Antagonism of Beclin 1-dependent autophagy by BCL-2 at the endoplasmic reticulum requires NAF-1

Abstract

In addition to mitochondria, BCL-2 is located at the endoplasmic reticulum (ER) where it is a constituent of several distinct complexes. Here, we identify the BCL-2-interacting protein at the ER, nutrient-deprivation autophagy factor-1 (NAF-1)-a bitopic integral membrane protein whose defective expression underlies the aetiology of the neurodegenerative disorder Wolfram syndrome 2 (WFS2). NAF-1 contains a two iron-two sulphur coordinating domain within its cytosolic region, which is necessary, but not sufficient for interaction with BCL-2. NAF-1 is displaced from BCL-2 by the ER-restricted BH3-only protein BIK and contributes to regulation of BIK-initiated autophagy, but not BIK-dependent activation of caspases. Similar to BCL-2, NAF-1 is found in association with the inositol 1,4,5-triphosphate receptor and is required for BCL-2-mediated depression of ER Ca(2+) stores. During nutrient deprivation as a physiological stimulus of autophagy, BCL-2 is known to function through inhibition of the autophagy effector and tumour suppressor Beclin 1. NAF-1 is required in this pathway for BCL-2 at the ER to functionally antagonize Beclin 1-dependent autophagy. Thus, NAF-1 is a BCL-2-associated co-factor that targets BCL-2 for antagonism of the autophagy pathway at the ER.

Figure 1

Identification of a novel BCL-2-interacting partner, NAF-1, at the ER. (A) BH3-only BIK displaces a subset of BCL-2 complexes at the ER. Purified LM from H1299 HA-BCL-2b5 cells either mock infected or infected with Ad-BIKb5 was subjected to cross-linking with BMH and visualized by immunoblot.
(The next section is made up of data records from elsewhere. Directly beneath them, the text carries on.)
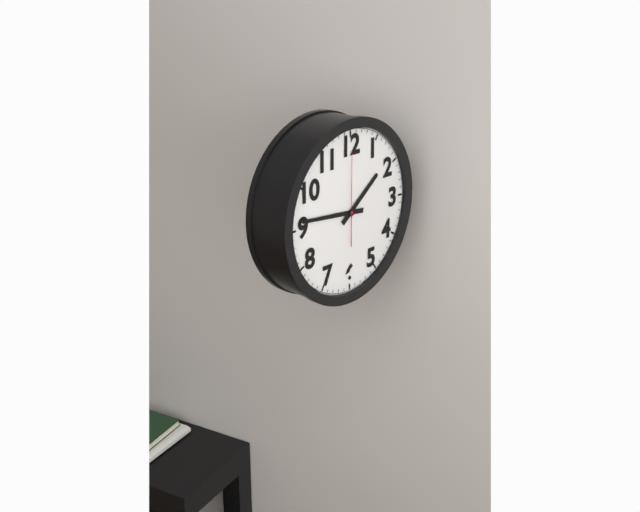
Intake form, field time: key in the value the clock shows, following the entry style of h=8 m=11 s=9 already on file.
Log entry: h=1 m=46 s=0
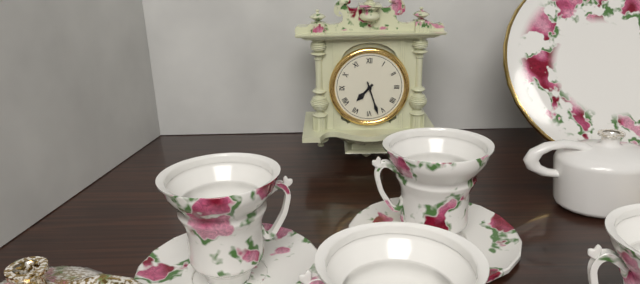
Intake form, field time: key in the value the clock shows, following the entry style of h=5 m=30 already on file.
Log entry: h=7 m=27
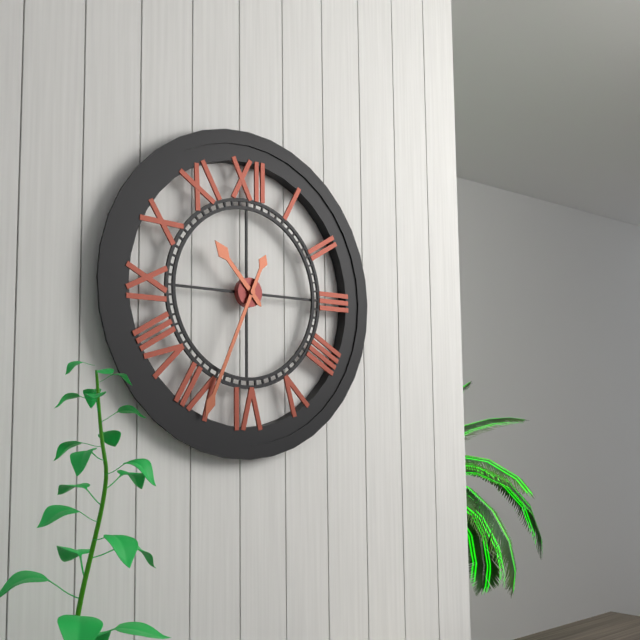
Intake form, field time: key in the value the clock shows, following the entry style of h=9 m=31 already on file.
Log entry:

Asterisks (^*) denote BCL-2 cross-linked products, which are displaced by BIK. Bold arrow denotes region containing cross-linked NAF-1/BCL-2. (B) Amino-acid sequence of NAF-1. Peptide sequences identified by mass spectrometry are indicated by a double underline. The TM domain is indicated by a bold single underline. Cys residues in the cytosolic domain are denoted with asterisks (^*). The CDGSH domain is highlighted in grey, and the predicted 2Fe-2S coordinating Cys-3-His-1 aa are marked in bold. A downwards arrow head (∨) represents the site in which a Flag epitope was inserted. A double-lined arrow (⇓) indicates the Glu residue that when mutated (E37Q) causes WFS2. Predicted phosphorylation sites found using the PhosphoMotif Finder from the Human Protein Reference Database (HPRD) are indicated in bold within a box; β-adrenergic receptor kinase substrate motif (aa 25–29), PKA and PKC kinase substrate motifs (aa 32–34 and 67–69), and casein kinase II substrate motif (aa 34–37). (C) Deduced membrane topology of NAF-1. Grey rectangle indicates CDGSH domain. (D) Endogenous NAF-1 cross-links with BCL-2 at the ER. LM purified from H1299 neo and HA-BCL-2b5 cells were subjected to cross-linking by BMH and immunoprecipitation with anti-NAF-1 antibody. Precipitates were analysed by immunoblot with anti-BCL-2. (E) NAF-1 is displaced from BCL-2 by BH3-only BIK. H1299 HA-BCL-2b5 cells were either mock infected or infected with Ad-BIK. Purified LM was treated as in (D).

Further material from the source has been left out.